Prix Médicis, le dernier roman de Nathalie Azoulai claque comme une provocation : « Titus n’aimait pas Bérénice ». Car si c’est bien le cas, il n’y a pas de tragédie et la pièce de Racine cesse d’exister…
Aimantés par ce titre à l’allure de scoop, nous sommes entraînés dans un roman passionnant.
Une jeune femme abandonnée par son amant trouve dans les premiers vers de Bérénice un écho à son propre désarroi : « Dans l’Orient désert, quel devint mon ennui ». Cette parole en appelle d’autres et la jeune femme découvre en Racine, un homme qui a su deviner le cœur féminin comme nul autre. Intriguée, elle part sur les traces du grand tragédien.
Ecrit dans un « style droit, pur et net » ce roman est passionnant de bout en bout : roman d’initiation, nous y suivons Racine à Port Royal, dans sa découverte de sa vocation et des sortilèges de la langue française. Jamais il n’oubliera ses maîtres d’alors.
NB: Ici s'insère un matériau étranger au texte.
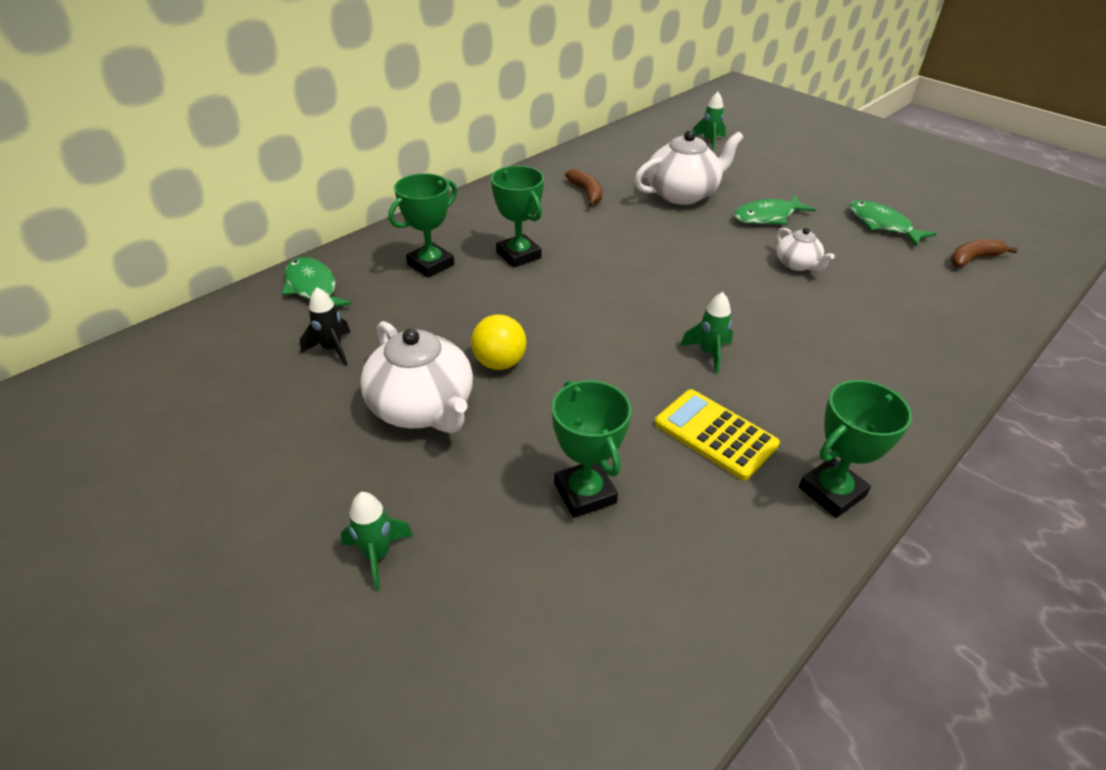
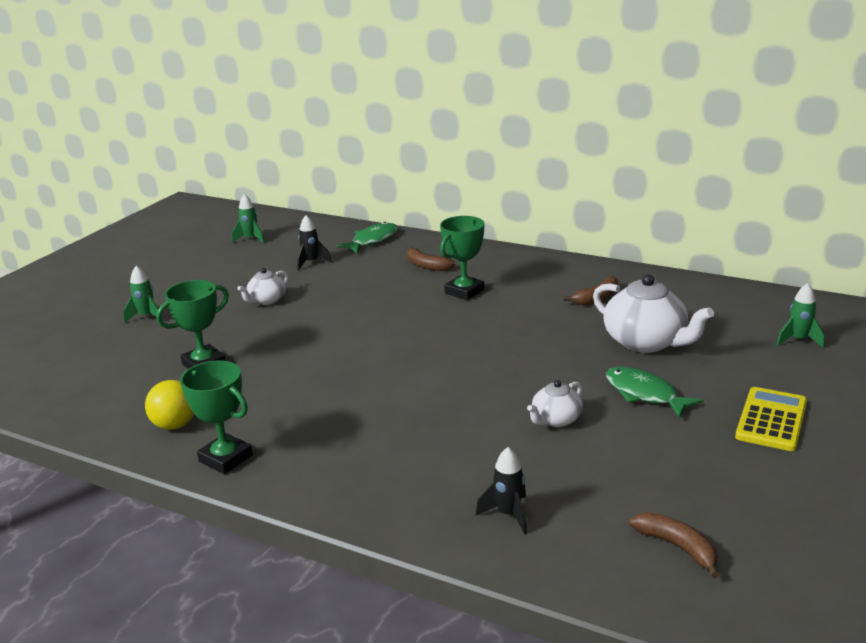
camera: 75 degrees right, 15 degrees down
white teapot [360,321,473,433] -> white teapot [237,268,288,305], size x0.54
green trophy [388,173,457,278] -> brown banana [407,247,455,271]
yellow ball [471,315,526,370] -> yellow ball moved to [145,380,194,430]
yellow calculator [654,389,780,480] -> yellow calculator moved to [735,387,807,451]
green rocket [680,292,733,374] -> green rocket moved to [232,194,265,243]
green fish [849,200,937,246] -> none
none -> black rocket [476,447,527,534]

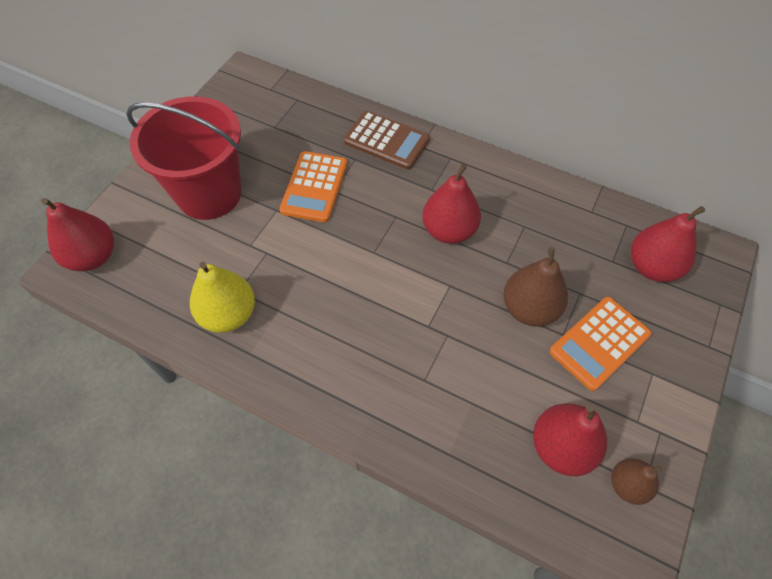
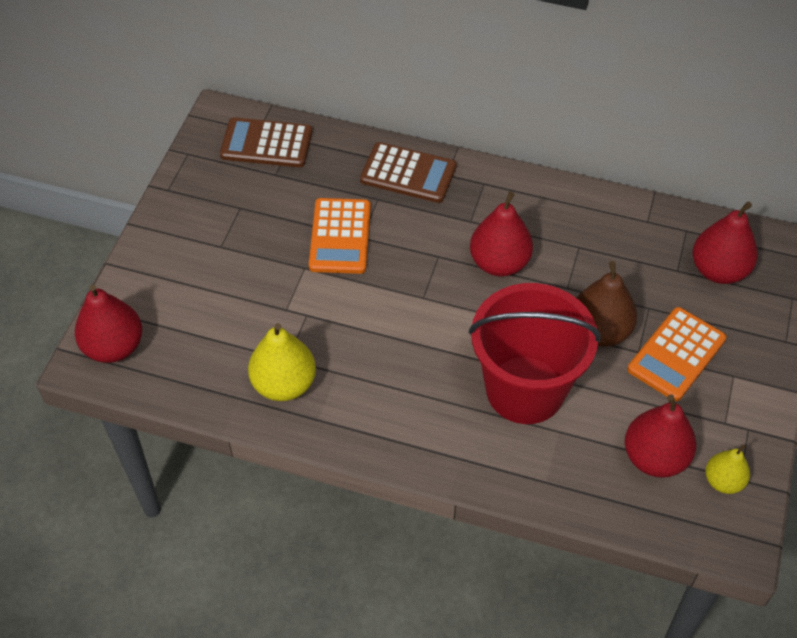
camera: 10 degrees left, 5 degrees down
red bucket [126,96,242,220] -> red bucket moved to [469,283,601,424]
brown pear [611,458,662,505] -> yellow pear [705,444,750,494]
none -> brown calculator [220,117,312,167]

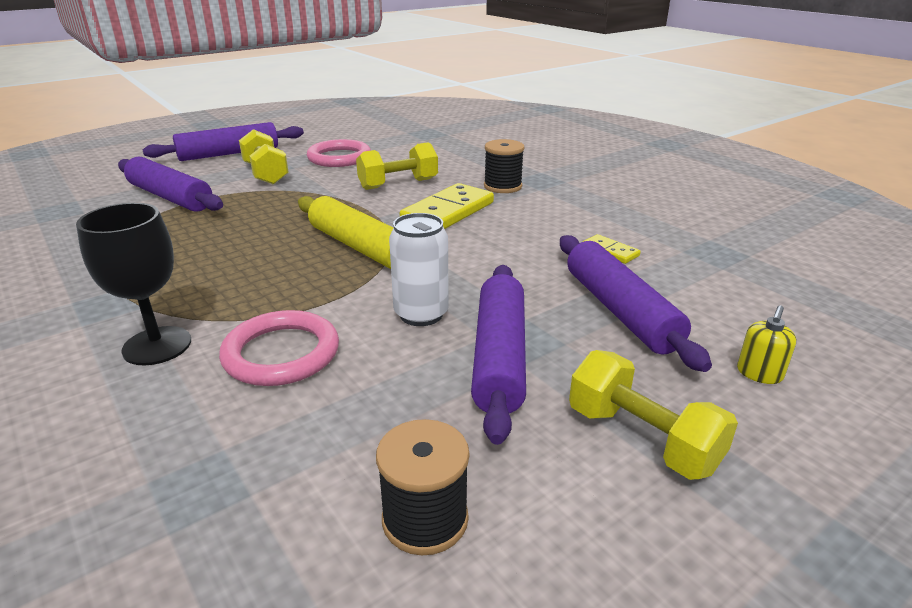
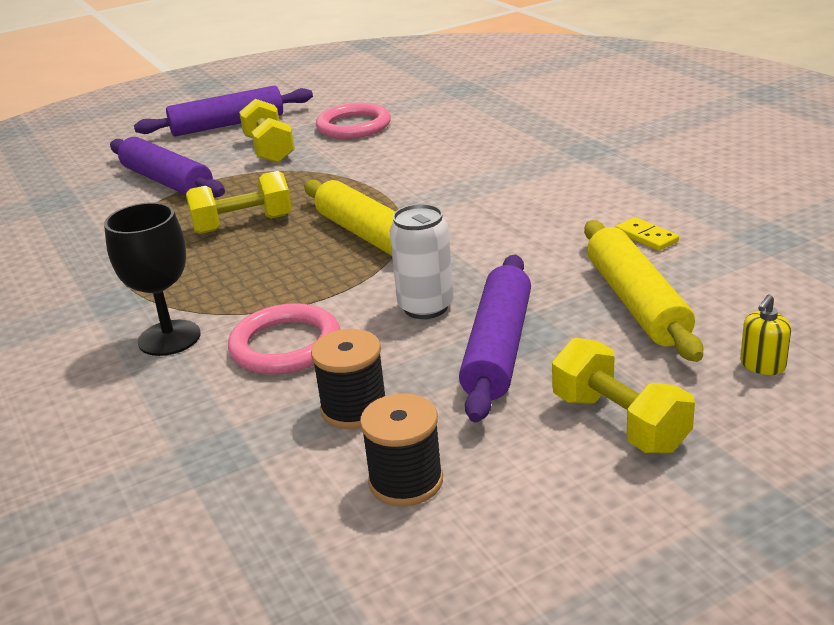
camera: 10 degrees right, 0 degrees up
yellow dumbbell [356,142,438,190] -> yellow dumbbell moved to [186,171,292,234]
yellow domino [400,183,494,229] -> none
black spool [484,139,525,193] -> black spool moved to [311,329,386,429]
purple rolling pin [560,235,712,372] -> yellow rolling pin [584,220,703,362]

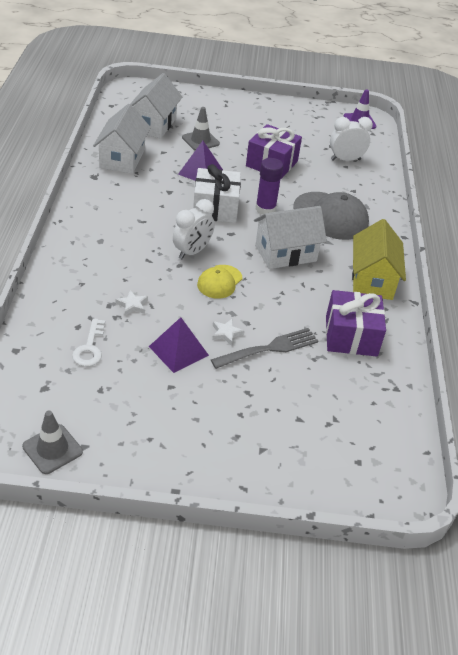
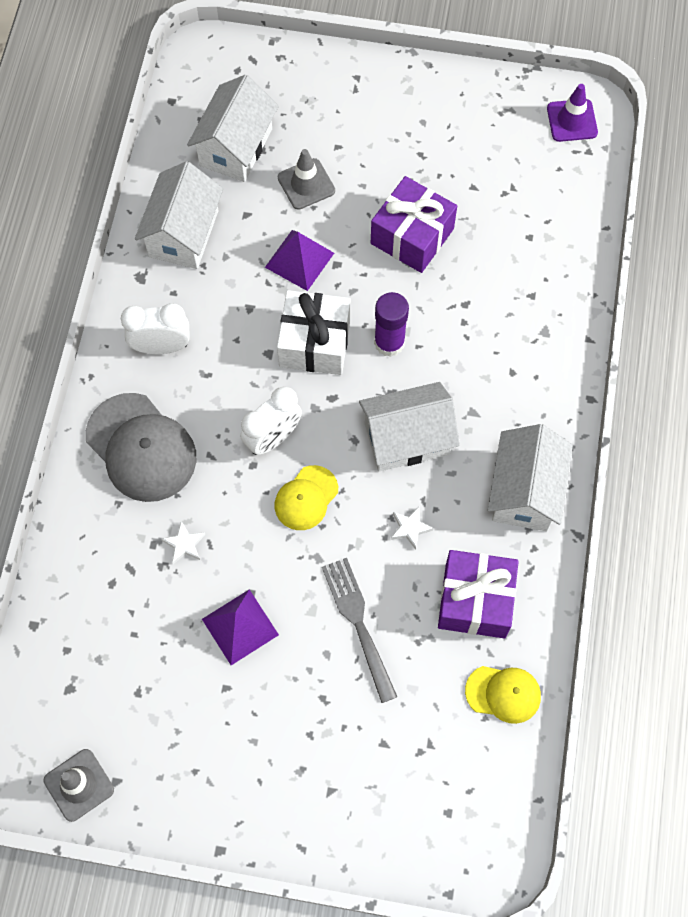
camera: 10 degrees right, 25 degrees up
white key [72,318,105,367] -> none
grey fork [211,328,319,369] -> grey fork turned 90 degrees counterclockwise [322,558,397,703]
white star [212,318,245,346] -> white star moved to [391,507,433,550]
grey cap [293,192,369,240] -> grey cap moved to [86,393,196,502]
white clock [330,117,373,161] -> white clock moved to [121,303,190,354]
yellow house [352,219,406,300] -> white house [488,424,573,532]
none -> yellow cap [465,666,541,724]

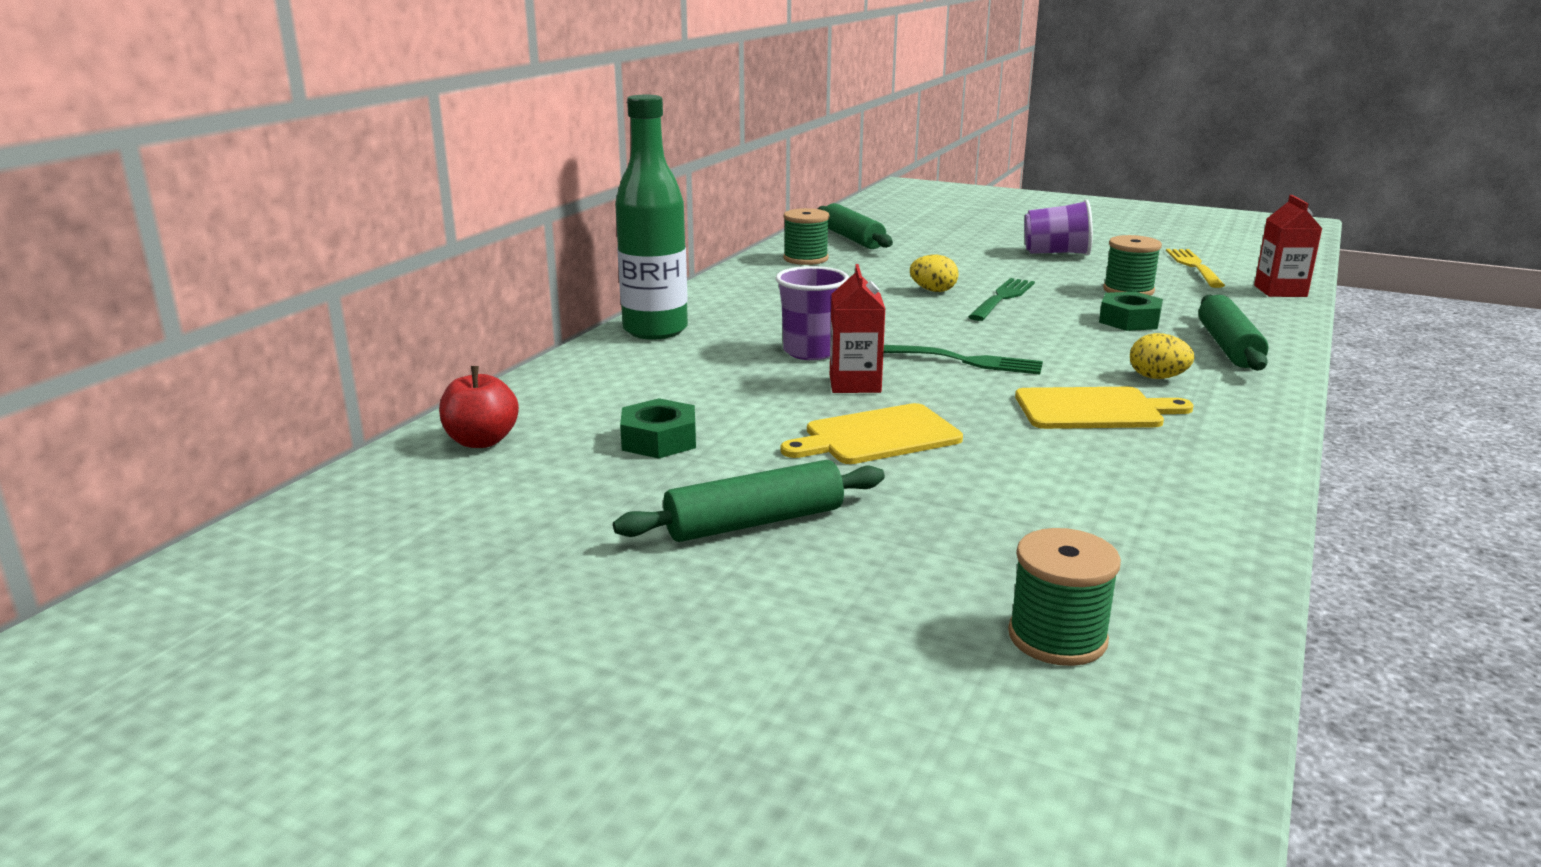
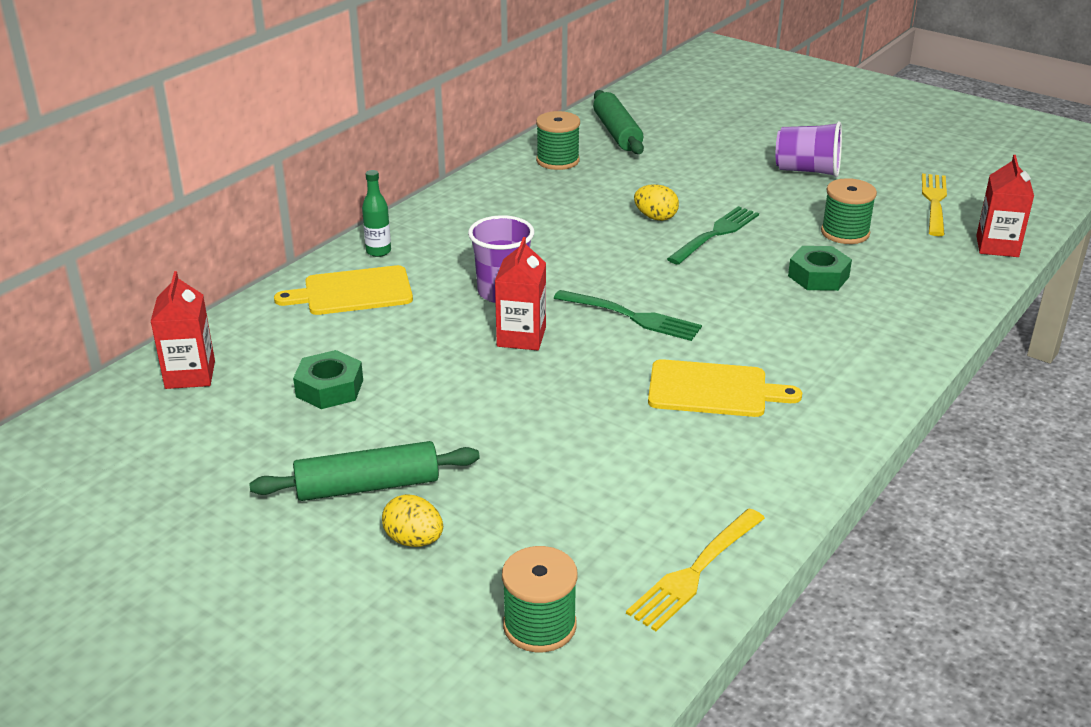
camera: 10 degrees right, 10 degrees up
red apple [439,366,519,448] -> red carton [150,271,215,389]
green bottle [615,95,688,339] -> green bottle [362,170,391,257], size x0.43
yellow cutting board [781,403,963,464] -> yellow cutting board moved to [274,265,413,315]
yellow egg [1130,333,1194,379] -> yellow egg moved to [382,494,443,547]
green rolling pin [1199,295,1269,371] -> none
none -> yellow fork [626,508,765,631]

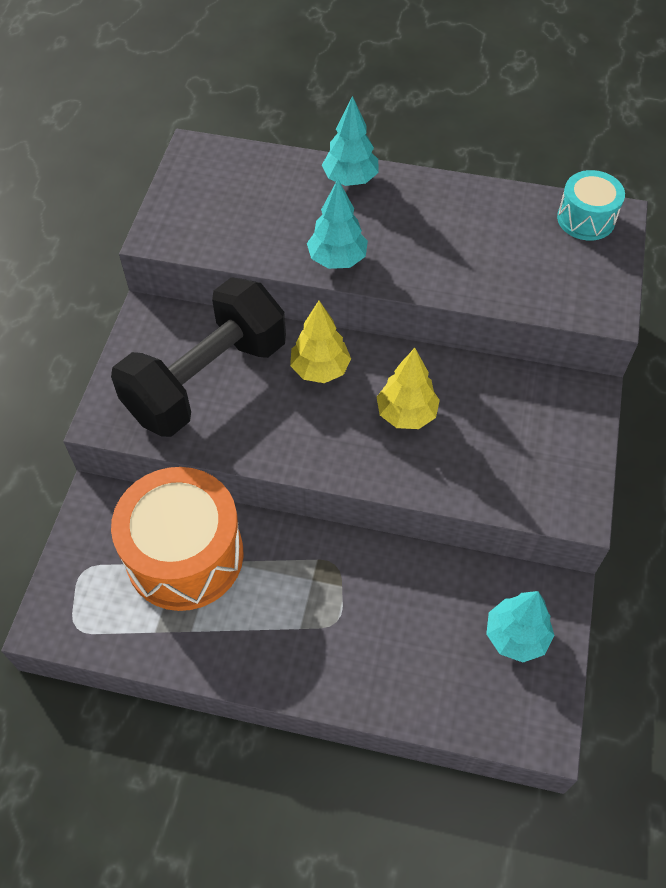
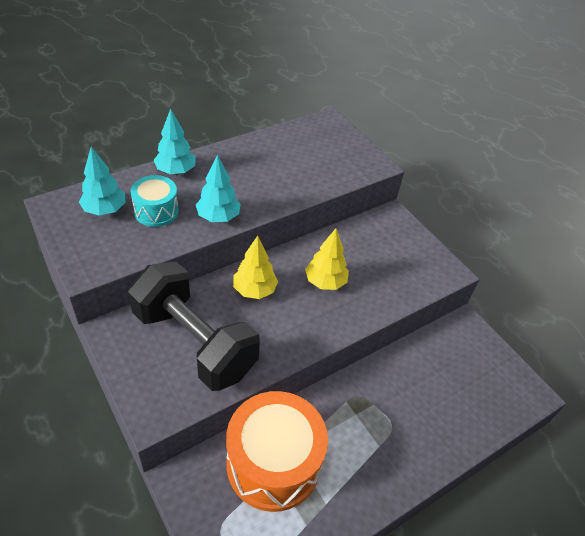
camera: 50 degrees left, 10 degrees down
black dumbbell [111,277,286,437] -> black dumbbell turned 45 degrees counterclockwise [128,262,260,391]
turquoise tree [486,591,554,662] -> turquoise tree moved to [79,147,126,216]
turquoise drum [557,170,625,240] -> turquoise drum moved to [131,175,179,227]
Au fil des pages, les rapports complexes de Racine avec Louis XIV se précisent : la grandeur de l’un se fortifie du génie de l’autre : « ainsi le poète puise-t-il un peu de bravoure chez le capitaine tandis que le capitaine un peu de cet or sans poids ni couleur que manie le poète ».
Mais comme en surplomb, c’est un être de vent, d’ombre et de lumière qui agit en Racine et sculpte ses héroïnes : toutes ces femmes qu’il a créée relayent le chant de Didon , « cette plainte universelle et réprouvée » d’une Reine abandonnée par Enée. Une réserve toutefois : l’intrigue de départ tient davantage du prétexte à une plongée dans la vie de Racine que de l’occasion de vraiment explorer la proximité de a littérature avec nos vies, quelle que soit les époques. C’est un peu dommage que cet aspect n’ait pas été davantage exploité.
Au final cependant, un très beau roman qui donne envie de relire Racine dont la poésie si particulière doit tant à un style épuré au point que, par endroit, il fait songer au début de la Genèse : « Dieu dit « que la lumière soit ! ». Et la lumière fut ». « Je l’aime, je le fuis ; Titus m’aime, il me quitte »…
Mais la dernière page lue, c’est vers l’opéra de Purcell « Didon et Enée » que je suis retourné et cet air merveilleux « Remember me but, ah, forget my fate » qui m’émeut plus que jamais.
Commentaires
Cet excellent résumé m'a donné envie de lire le livre, un grand merci de ce partage.